As to any further appeal by the person calling themselves "Ovid Plastering", from their IP address and other information, it is obvious that they are an author of the removed article-- and it was them that added it to the page in the first place. I think that if they attempt to put it back in, they should be banned from doing so-- but more importantly that they identify themselves openly and their authorship of the article and any other personal interest. They have placed the article on the page in the first place as a sock pocket, and I believe that they should not be able to do so in the future.
I was not sure to put this on an open discussion page, or even if this is one, not being very familiar with Wikipedia, but I am not sure if the correspondence with Wikimedia or Casey is supposed to be publicly posted.

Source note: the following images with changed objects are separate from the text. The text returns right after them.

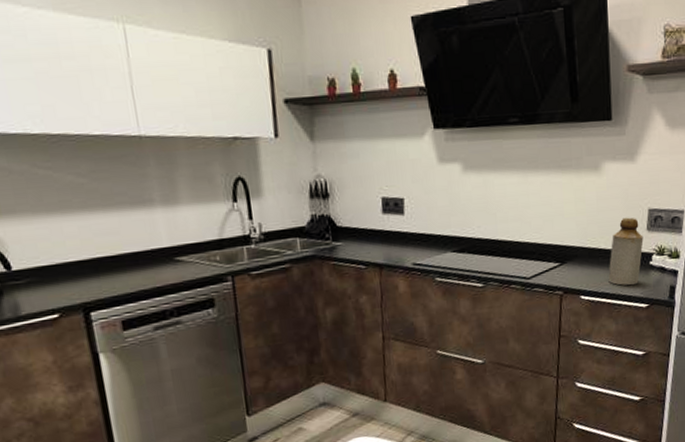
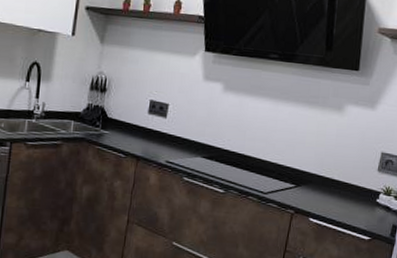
bottle: present [608,217,644,286] -> none [337,156,374,218]

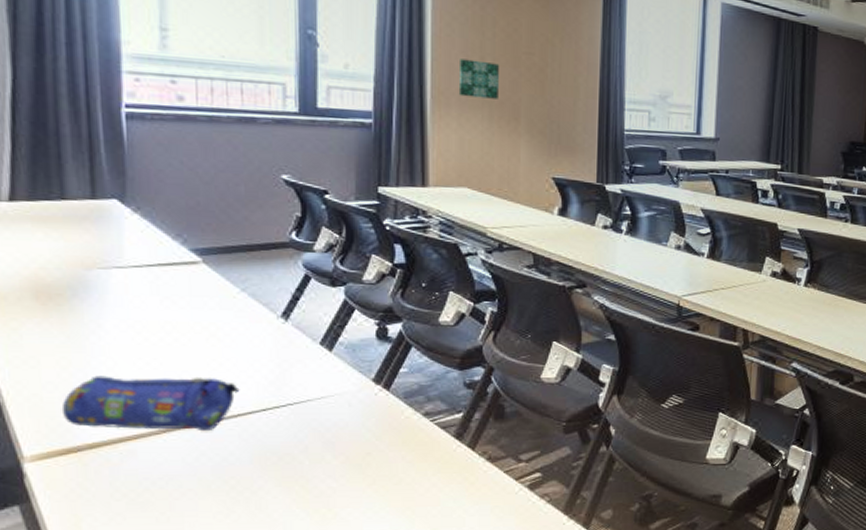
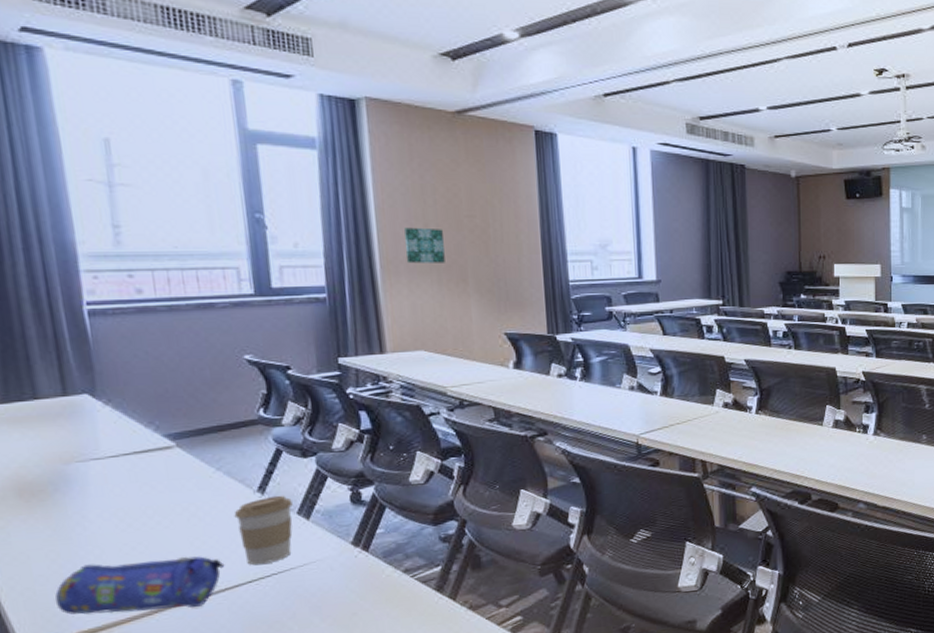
coffee cup: none [254,323,316,394] -> present [234,495,293,565]

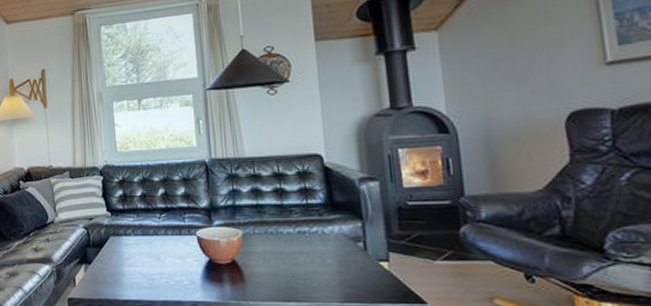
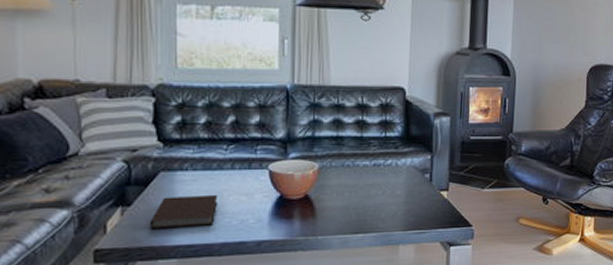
notebook: none [105,257,157,285] -> present [149,194,219,229]

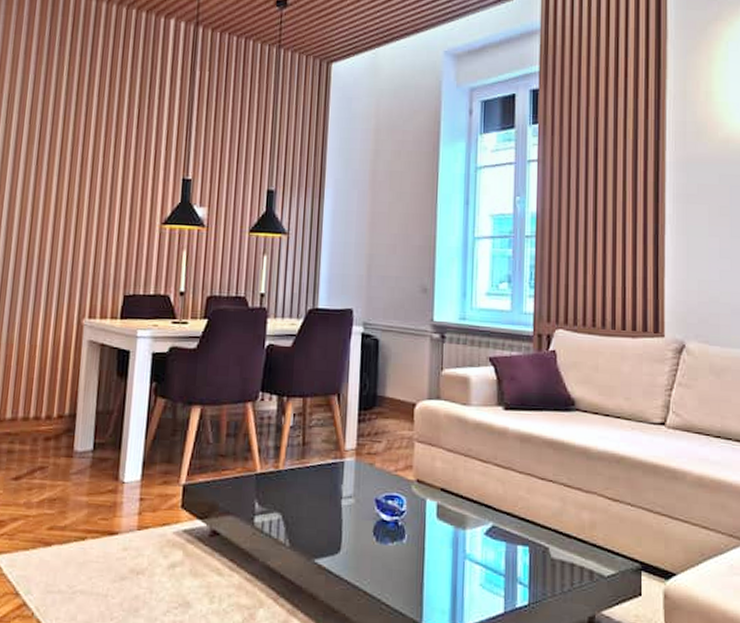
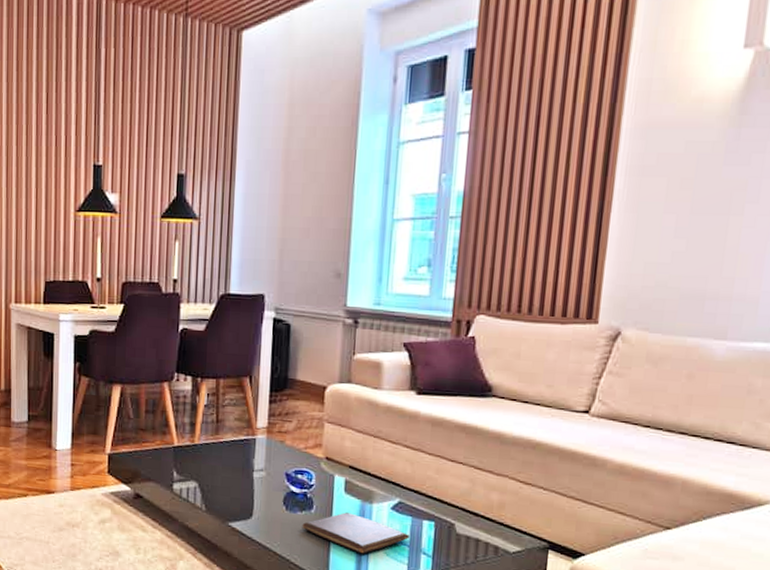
book: none [393,541,505,588] -> present [302,512,410,554]

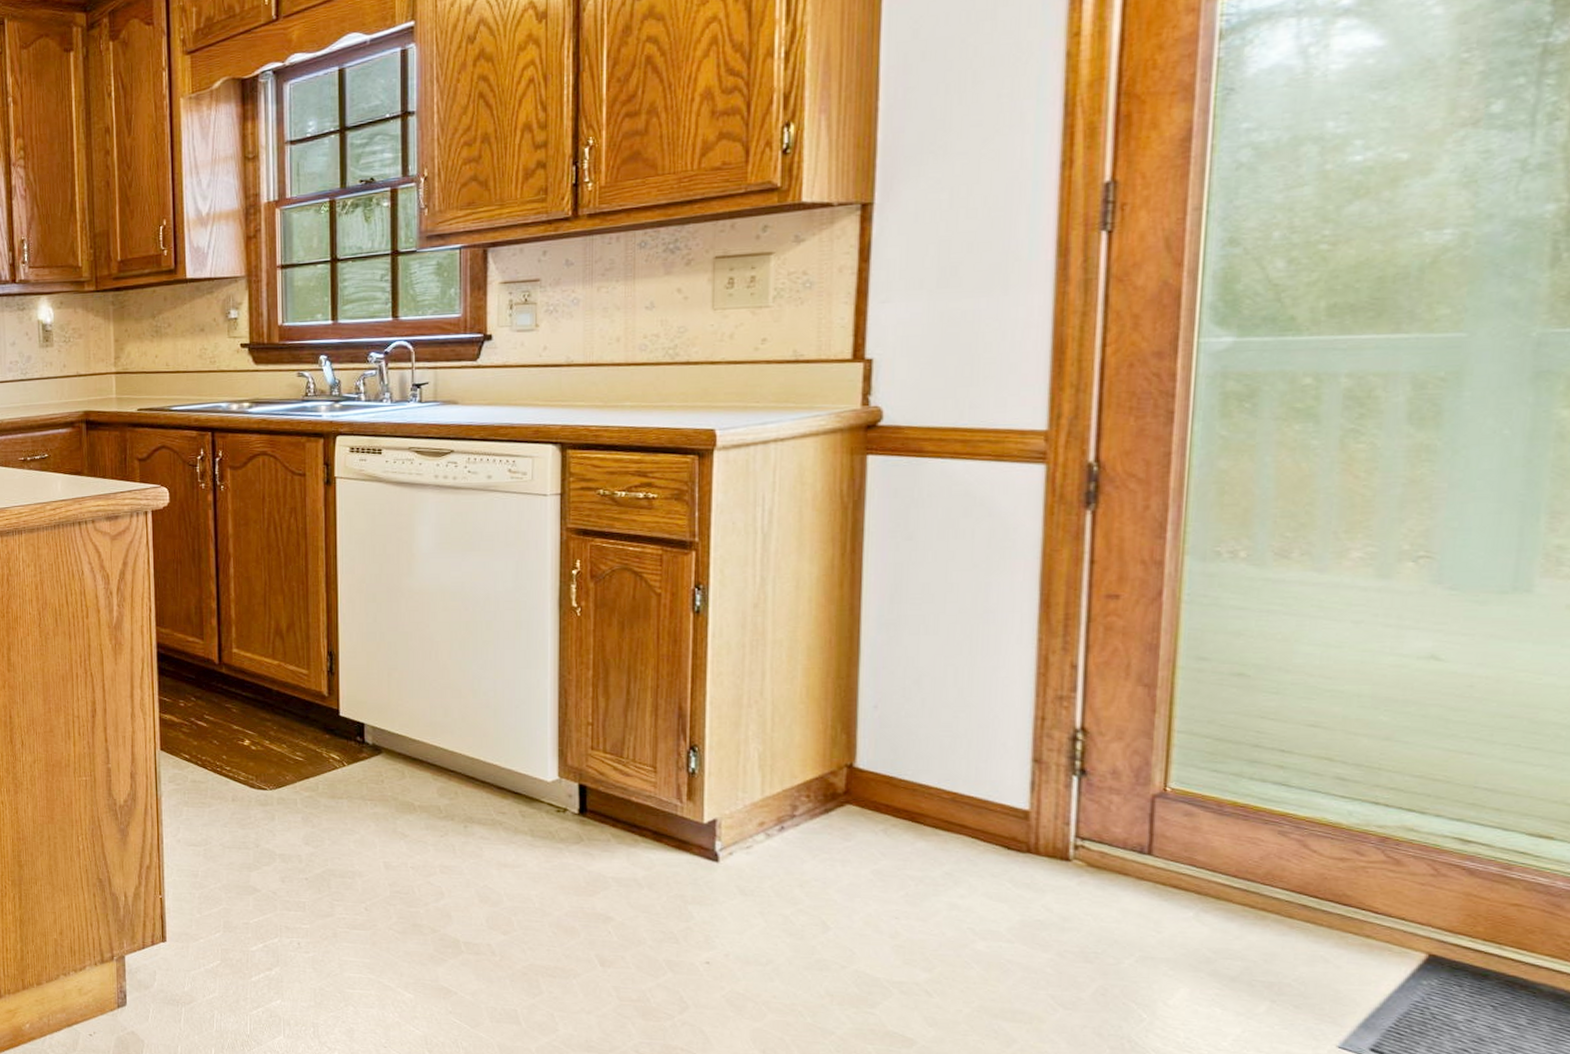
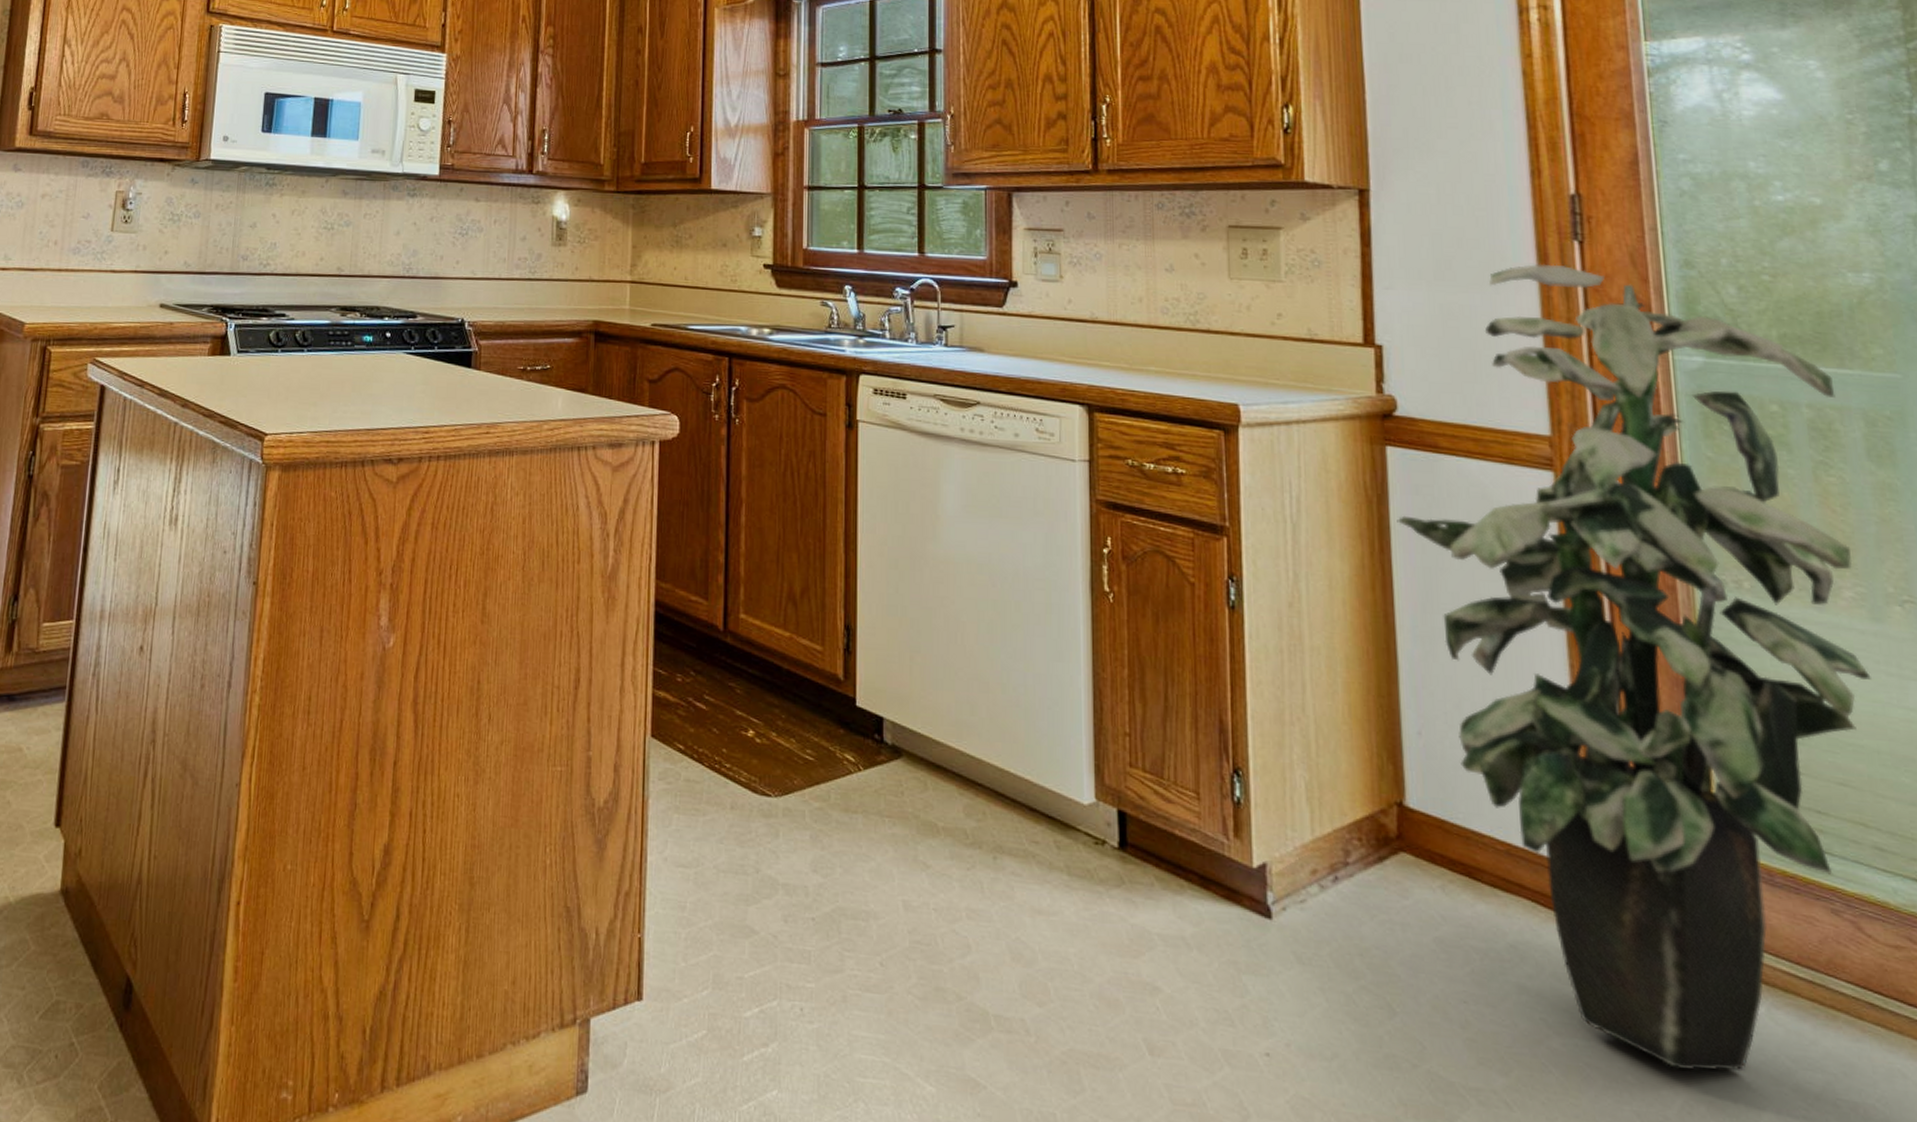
indoor plant: none [871,258,1384,963] -> present [1397,264,1871,1071]

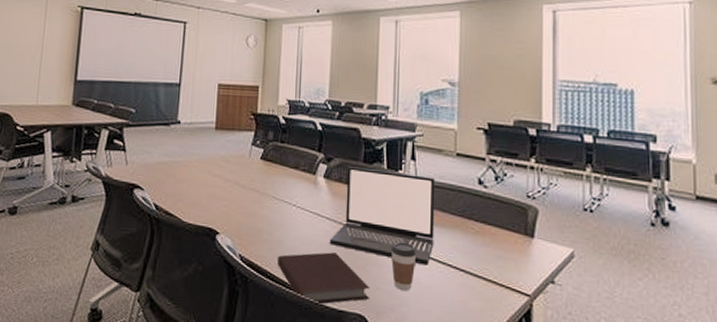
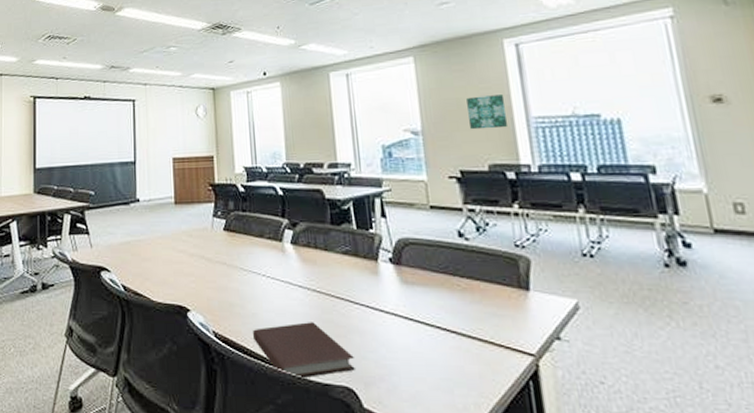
laptop: present [329,167,435,266] -> none [305,230,419,329]
coffee cup: present [390,242,417,291] -> none [371,306,401,359]
wall art: none [503,55,537,88] -> present [467,95,508,130]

I hope that I have done everything right here. You have been a very diligent and fair editor of this page, and do not want to do anything incorrect out of inexperience, or seem unappreciative of your fairness and hard work.
Thanks again. —Preceding unsigned comment added by Excessinfo (talk • contribs) 11:09, August 26, 2007 (UTC)
Apologies. But wasn't sure what to do with the correspondence to and from Casey Brown and Wikimedia, and whether it could be posted on an open page. I can send it to anyone on a private email address, or ask them to post it publicly on the page' discussion. I am again sorry I am unfamiliar with the correct procedures. But I believe absent any successful appeal that that particular article be put up, reversing themselves, it should be kept down for now.
As to the sock pocket, Ovid Plastering, I assume he can appeal, but I do not believe that he has a right to continuously put the article back up pending an appeal of the Wikimedia decision and reversal of their possession. And moreover, as a sock pocket, I would hope that you would press him regarding any personal role in the matter. (I know Ovid Plastering is a sock pocket who is one of the authors of the article.)
Sorry again for my lack of knowledge of all things Wikipedia, and for your patience. —Preceding unsigned comment added by Excessinfo (talk • contribs) 11:15, August 26, 2007 (UTC)
I will email Casey to find out if I can publicly post his email; I know it takes several days or longer to get a response because of all the correspondence they receive. And I believe that *Ovid Plastering* should be banned for vandalism if he continues to put the article up again trying to override Wikipedia's decision-- an article he wrote, and which he originally placed and reinstated as a sock pocket.